At Sea to Steamer Point, 21 December 1892

Our national hymn, the Egyptian and the British anthem rang out from the afterdeck when we departed from the harbour at 8 o’clock in the morning and entered into the Suez Canal. The Northeast wind continued to blow; but the weather was fine and the thermometer showed 22° Celsius in the sun. The passage through the Canal does not offer beautiful impressions of the landscape but is interesting nevertheless because of its full desert character on both the African and Asiatic shores. On the right as well as on the left there is nothing but sand, glimmering yellow sand in which from time to time meagre grey-green bushes appear. On both sides a bare,  deserted plain continues seemingly without end, often the place of a treacherous Fata Morgana.

The first 20 kilometres one proceeds along Lake Menzaleh, separated only by a broad dam from the canal. Those who haven’t see it themselves will not be able to imagine the multitude of water foil that is milling around Lake Menzaleh during this time of the year: Thousands upon thousands of flamingos are standing immovable in the water, creating rose red walls; in between are flying large flocks of ducks and grebes while staid pelicans with imperturbable persistence watch for fish or fly lumberingly over the water. Most conspicuous are the huge number of sandpipers and plovers which appear, swift as an arrow flying from here to there, depending on the turns of their flights, as silvery glitters in the sun or as dark cloud and thus resemble a glittering silver band that flies in the sky.

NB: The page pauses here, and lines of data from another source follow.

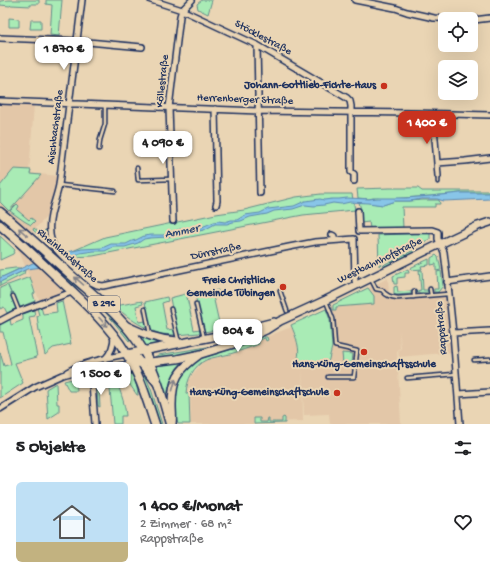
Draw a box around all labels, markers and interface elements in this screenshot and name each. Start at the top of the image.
map controls [438,12,478,100]
button: locate [438,12,478,52]
street label: Stöcklestraße [232,18,294,58]
pin: 1 870 € [27,37,101,71]
text: 1 870 € [44,42,84,57]
street label: Köllestraße [154,54,172,108]
button: layers [438,60,478,100]
place label: Johann-Gottlieb-Fichte-Haus [243,79,377,92]
marker: Johann-Gottlieb-Fichte-Haus [379,81,389,91]
street label: Aischbachstraße [45,89,67,165]
street label: Herrenberger Straße [197,92,294,108]
pin: 1 400 € [390,111,464,145]
text: 1 400 € [407,116,447,131]
pin: 4 090 € [126,131,200,165]
text: 4 090 € [142,136,184,151]
water label: Ammer [164,221,203,242]
one-way arrow [18,227,28,237]
street label: Rheinlandstraße [34,227,100,286]
street label: Westbahnhofstraße [335,234,424,287]
street label: Dürrstraße [189,241,243,263]
place label: Freie Christliche Gemeinde Tübingen [187,274,276,301]
one-way arrow [74,277,84,286]
marker: Freie Christliche Gemeinde Tübingen [278,282,288,292]
road number: B 296 [88,296,120,312]
street label: Rappstraße [434,300,450,355]
one-way arrow [99,317,108,327]
pin: 804 € [210,319,266,353]
text: 804 € [222,324,254,339]
marker: Hans-Küng-Gemeinschaftsschule [359,347,369,357]
place label: Hans-Küng-Gemeinschaftsschule [292,358,437,372]
pin: 1 500 € [64,362,138,396]
text: 1 500 € [81,367,121,382]
one-way arrow [171,379,179,392]
place label: Hans-Küng-Gemeinschaftschule [189,386,330,400]
marker: Hans-Küng-Gemeinschaftschule [332,388,342,398]
icon: filters [452,437,474,459]
text: 5 Objekte [16,438,85,458]
text: 1 400 €/Monat [140,497,242,517]
icon: home [48,498,96,546]
icon: heart [452,511,474,533]
text: 2 Zimmer · 68 m² [140,517,232,532]
text: Rappstraße [140,532,203,547]

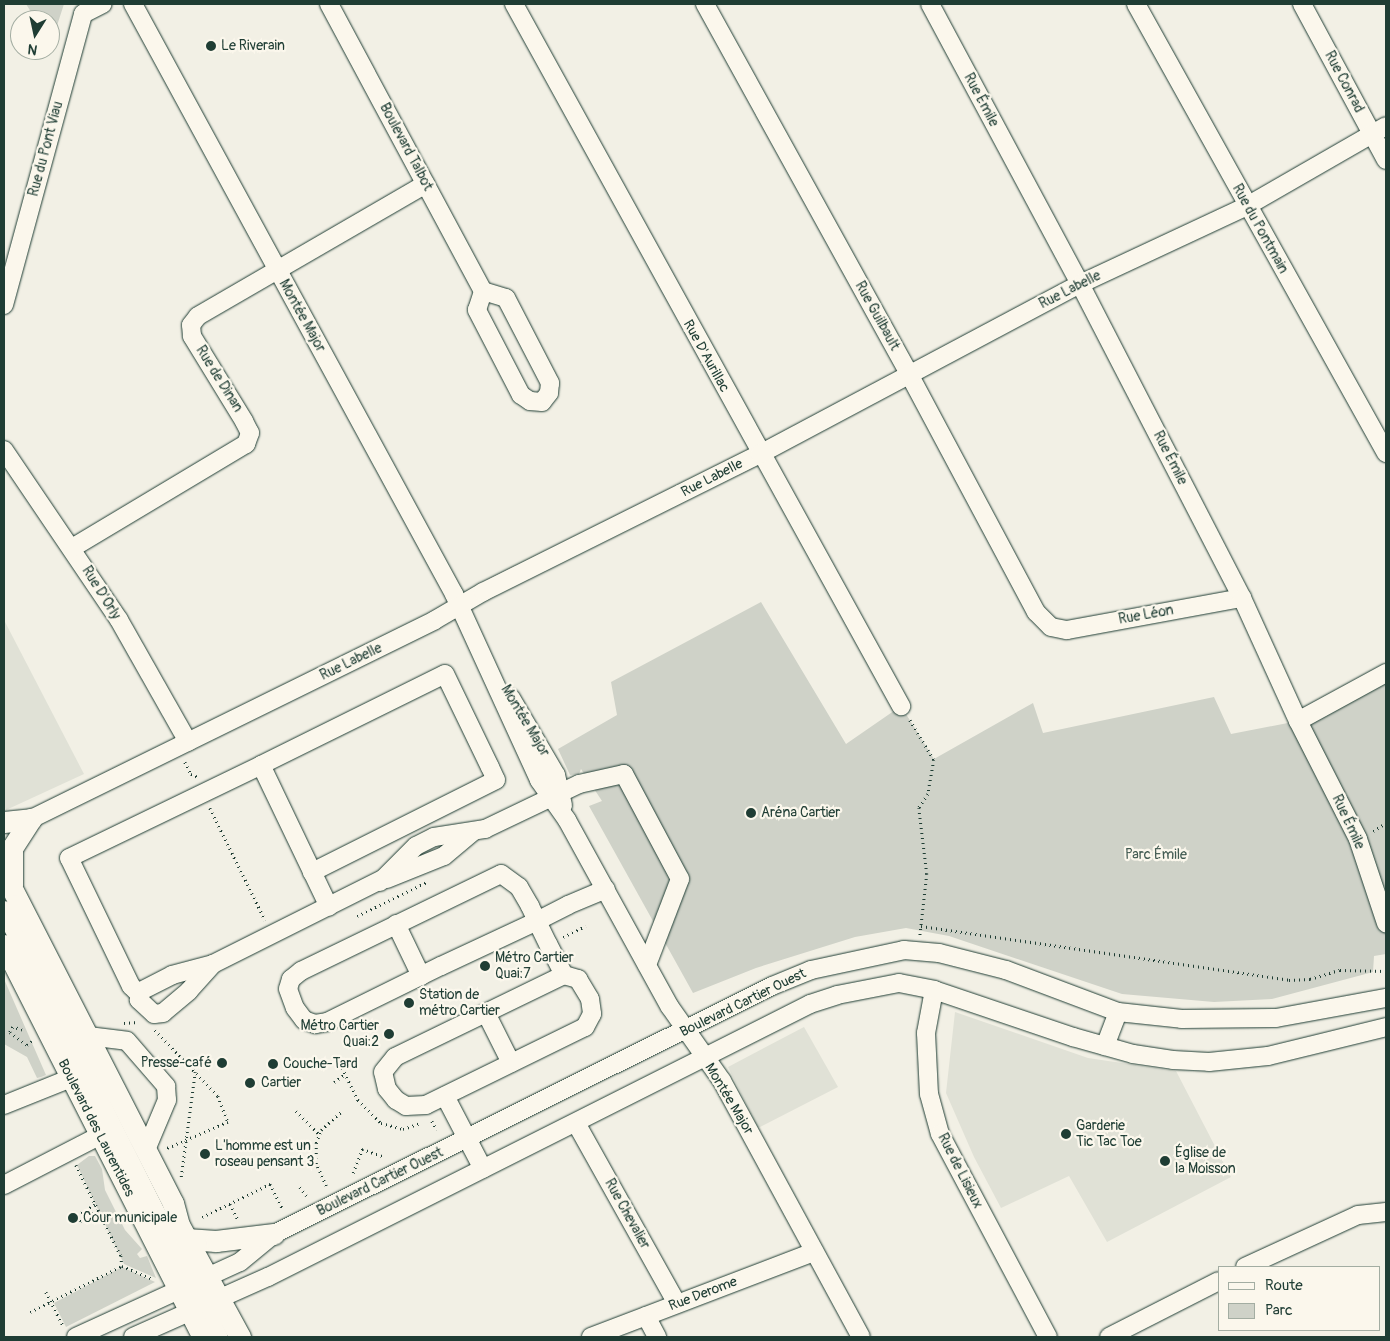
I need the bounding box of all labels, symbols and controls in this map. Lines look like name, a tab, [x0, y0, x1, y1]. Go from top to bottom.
north arrow	[10, 10, 60, 60]
place label: Le Riverain	[221, 38, 285, 54]
text: N	[26, 40, 39, 58]
marker: Le Riverain	[205, 40, 217, 52]
street label: Rue Conrad	[1321, 48, 1367, 116]
street label: Rue Émile	[960, 70, 1002, 130]
street label: Rue du Pont Viau	[25, 100, 67, 198]
street label: Boulevard Talbot	[376, 100, 436, 194]
street label: Rue du Pontmain	[1228, 181, 1292, 277]
street label: Rue Labelle	[1036, 267, 1104, 313]
street label: Montée Major	[275, 277, 329, 355]
street label: Rue Guilbault	[851, 279, 903, 353]
street label: Rue D'Aurillac	[679, 317, 733, 395]
street label: Rue de Dinan	[192, 343, 246, 415]
street label: Rue Émile	[1149, 428, 1191, 488]
street label: Rue Labelle	[678, 455, 746, 501]
street label: Rue D'Orly	[78, 563, 124, 623]
street label: Rue Léon	[1117, 602, 1175, 628]
street label: Rue Labelle	[317, 640, 385, 684]
street label: Montée Major	[497, 682, 553, 760]
street label: Rue Émile	[1328, 792, 1368, 852]
place label: Aréna Cartier	[761, 805, 840, 821]
marker: Aréna Cartier	[745, 807, 757, 819]
park label: Parc Émile	[1125, 847, 1187, 863]
place label: Métro Cartier Quai:7	[495, 950, 574, 982]
marker: Métro Cartier Quai:7	[479, 960, 491, 972]
street label: Boulevard Cartier Ouest	[677, 965, 809, 1041]
place label: Station de métro Cartier	[419, 987, 500, 1020]
marker: Station de métro Cartier	[403, 997, 415, 1009]
place label: Métro Cartier Quai:2	[300, 1018, 379, 1050]
marker: Métro Cartier Quai:2	[383, 1028, 395, 1040]
place label: Presse-café	[141, 1055, 212, 1071]
place label: Couche-Tard	[283, 1056, 358, 1072]
street label: Boulevard des Laurentides	[54, 1057, 138, 1199]
marker: Presse-café	[216, 1057, 228, 1069]
marker: Couche-Tard	[267, 1058, 279, 1070]
street label: Montée Major	[701, 1060, 757, 1138]
place label: Cartier	[261, 1075, 301, 1091]
marker: Cartier	[243, 1076, 257, 1090]
place label: Garderie Tic Tac Toe	[1076, 1118, 1142, 1150]
marker: Garderie Tic Tac Toe	[1060, 1128, 1072, 1140]
street label: Rue de Lisieux	[934, 1131, 986, 1211]
place label: L'homme est un roseau pensant 3	[215, 1138, 314, 1170]
street label: Boulevard Cartier Ouest	[314, 1144, 446, 1220]
place label: Église de la Moisson	[1175, 1145, 1236, 1178]
marker: L'homme est un roseau pensant 3	[199, 1148, 211, 1160]
marker: Église de la Moisson	[1159, 1155, 1171, 1167]
street label: Rue Chevalier	[601, 1176, 653, 1252]
place label: Cour municipale	[83, 1210, 177, 1226]
marker: Cour municipale	[67, 1212, 79, 1224]
legend	[1218, 1266, 1380, 1331]
street label: Rue Derome	[666, 1273, 740, 1315]
text: Route	[1265, 1276, 1303, 1295]
text: Parc	[1265, 1301, 1293, 1320]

Having reached the end of Lake Menzaleh, the ship continues at half speed between numerous buoys along the narrow Suez Canal, that modern wonder of the world created by human energy and endurance in a relatively short span of time. Every 10 kilometres, there are passing points and signal stations, small neat looking houses adorned with verandas and enclosed by little green gardens. Officials of the canal company are living there while guarding and policing the canal. Signals for the ships are hoisted on large masts. Large excavation machines are labouring assiduously during the whole year to keep the canal bed in order as the pressure from the bank and the drifting sands deposited from the desert verge to silting up. The natives carry the excavated earth with camels to a deposit farther away – and there are important restoration works going on without interruption which explains the rather high fees ships have to pay for passage. Our ship register was reduced by a fee of 13.000 francs.

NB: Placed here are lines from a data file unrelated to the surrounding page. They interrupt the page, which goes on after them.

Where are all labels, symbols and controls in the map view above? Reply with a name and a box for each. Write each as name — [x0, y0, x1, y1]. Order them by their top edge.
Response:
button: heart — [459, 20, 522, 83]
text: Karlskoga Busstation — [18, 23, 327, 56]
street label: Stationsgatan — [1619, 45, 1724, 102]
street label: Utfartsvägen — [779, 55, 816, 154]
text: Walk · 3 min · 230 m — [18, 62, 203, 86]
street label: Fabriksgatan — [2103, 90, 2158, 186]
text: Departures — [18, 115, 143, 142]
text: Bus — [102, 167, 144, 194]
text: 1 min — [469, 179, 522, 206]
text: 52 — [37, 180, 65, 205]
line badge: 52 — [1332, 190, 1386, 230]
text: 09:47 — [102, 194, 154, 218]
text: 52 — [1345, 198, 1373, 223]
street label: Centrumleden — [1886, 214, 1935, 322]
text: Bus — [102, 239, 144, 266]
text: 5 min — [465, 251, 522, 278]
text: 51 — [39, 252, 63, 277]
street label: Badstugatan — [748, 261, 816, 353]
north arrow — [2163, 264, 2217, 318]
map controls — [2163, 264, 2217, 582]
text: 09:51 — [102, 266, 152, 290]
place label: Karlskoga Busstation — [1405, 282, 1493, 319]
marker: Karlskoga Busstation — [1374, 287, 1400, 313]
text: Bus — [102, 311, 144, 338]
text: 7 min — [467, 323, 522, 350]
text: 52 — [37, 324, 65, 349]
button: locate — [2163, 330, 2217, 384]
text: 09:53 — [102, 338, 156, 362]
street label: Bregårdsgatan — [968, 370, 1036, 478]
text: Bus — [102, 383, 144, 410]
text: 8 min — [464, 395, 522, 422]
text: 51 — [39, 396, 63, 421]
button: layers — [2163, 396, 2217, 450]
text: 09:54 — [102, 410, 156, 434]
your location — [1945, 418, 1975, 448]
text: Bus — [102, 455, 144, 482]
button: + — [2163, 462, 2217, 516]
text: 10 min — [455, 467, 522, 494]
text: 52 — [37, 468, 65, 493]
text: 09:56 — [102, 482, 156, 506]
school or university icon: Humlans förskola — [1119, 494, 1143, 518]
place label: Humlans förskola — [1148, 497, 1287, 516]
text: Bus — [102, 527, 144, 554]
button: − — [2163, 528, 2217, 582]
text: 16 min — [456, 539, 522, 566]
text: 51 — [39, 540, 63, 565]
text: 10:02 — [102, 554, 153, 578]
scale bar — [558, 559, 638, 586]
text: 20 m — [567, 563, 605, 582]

The Suez Canal company offered the courtesy to considerably speed up our journey by ordering all approaching steamships by telegraph to moor at the passing points to let us pass. This will not have improved the moods of the captains of those ships, so that probably many a strong word escaped from the sailors’ mouth when we passed the impatiently waiting ships at full speed and disappeared out of their view. A large English steamship ran into ground while mooring and was working hard without success with his engine to free itself as long as we were watching.

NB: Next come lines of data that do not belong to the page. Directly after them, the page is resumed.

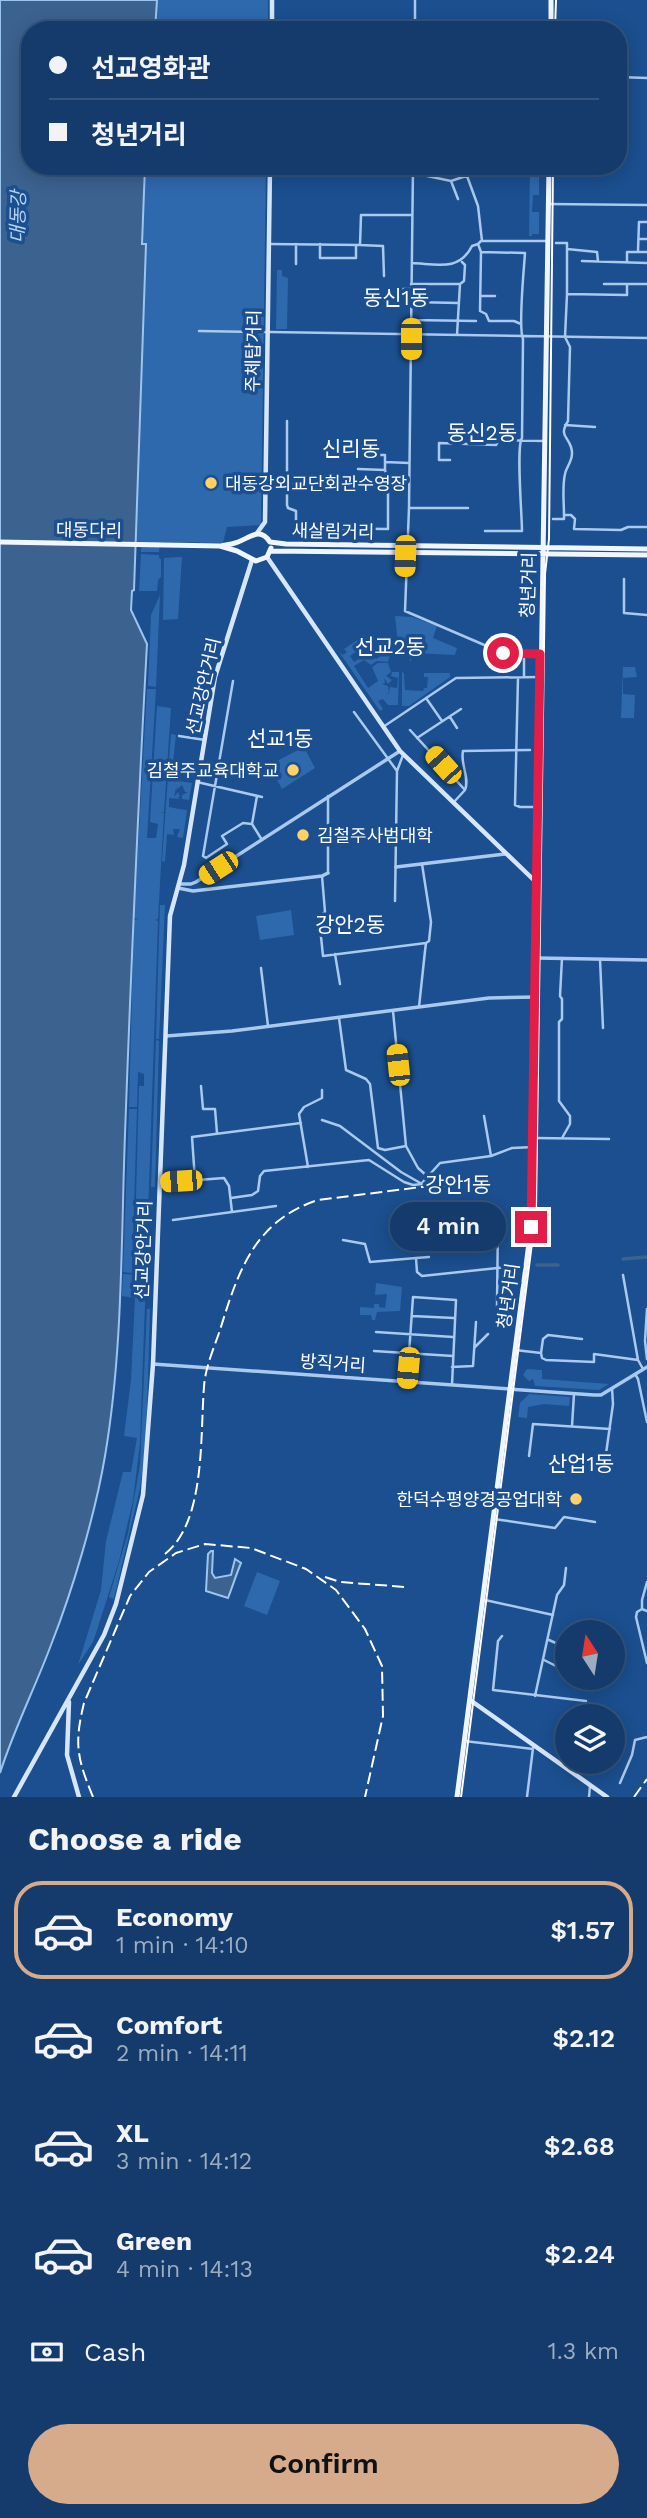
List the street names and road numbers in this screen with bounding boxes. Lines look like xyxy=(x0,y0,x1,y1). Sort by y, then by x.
street label: 주체탑거리 xyxy=(242,309,264,393)
street label: 대동다리 xyxy=(56,519,122,541)
street label: 새살림거리 xyxy=(291,520,375,542)
street label: 청년거리 xyxy=(516,552,540,618)
street label: 선교강안거리 xyxy=(182,635,224,737)
street label: 선교강안거리 xyxy=(131,1200,155,1300)
street label: 청년거리 xyxy=(493,1262,523,1330)
street label: 방직거리 xyxy=(299,1350,367,1376)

In the evening, „SMS Elisabeth“ reached Ismailia where the pilot was switched only to continue the journey without interruption. Of Ismailia we only saw a few houses located on the bank and a little vegetation which supplied an agreeable contrast to the monotonous desert. The sun set in horizon colours typical for this place, dark saffron and crimson reds. The large electric projectors were activated and illuminated our route bright as daylight, so that one could distinguish every single buoy from a great distance. In the bitter lake we drove up on an English four mast ship and had to wait for the end of the small bitter lake until three steamships had moored at the next stop. I remained on deck until 11 ’o´clock in the evening as I found it interesting to notice the exchange of the different signals between the stations and the ships as well as observing the skilled pilot, a compatriot from Porto Rè, navigate the ship on its often tortuous course.


  • Location: Ismaïlia, Egypt
  • ANNO – on 21.12.1892 in Austria’s newspapers. The Neue Freie Presse laments that there are no public but only religious holidays in Austria. While the English commemorate Guy Fawkes Night, the French their revolution and the Italian their constitution day, Austria-Hungary does not do so due to its strange composition of its member states. Still, on 20 December 1892, Austria-Hungary commemorated the 25th anniversary of its new constitution.
  • The k.u.k. Hofoperntheater is performing Luigi Manzotti’s ballet Excelsior.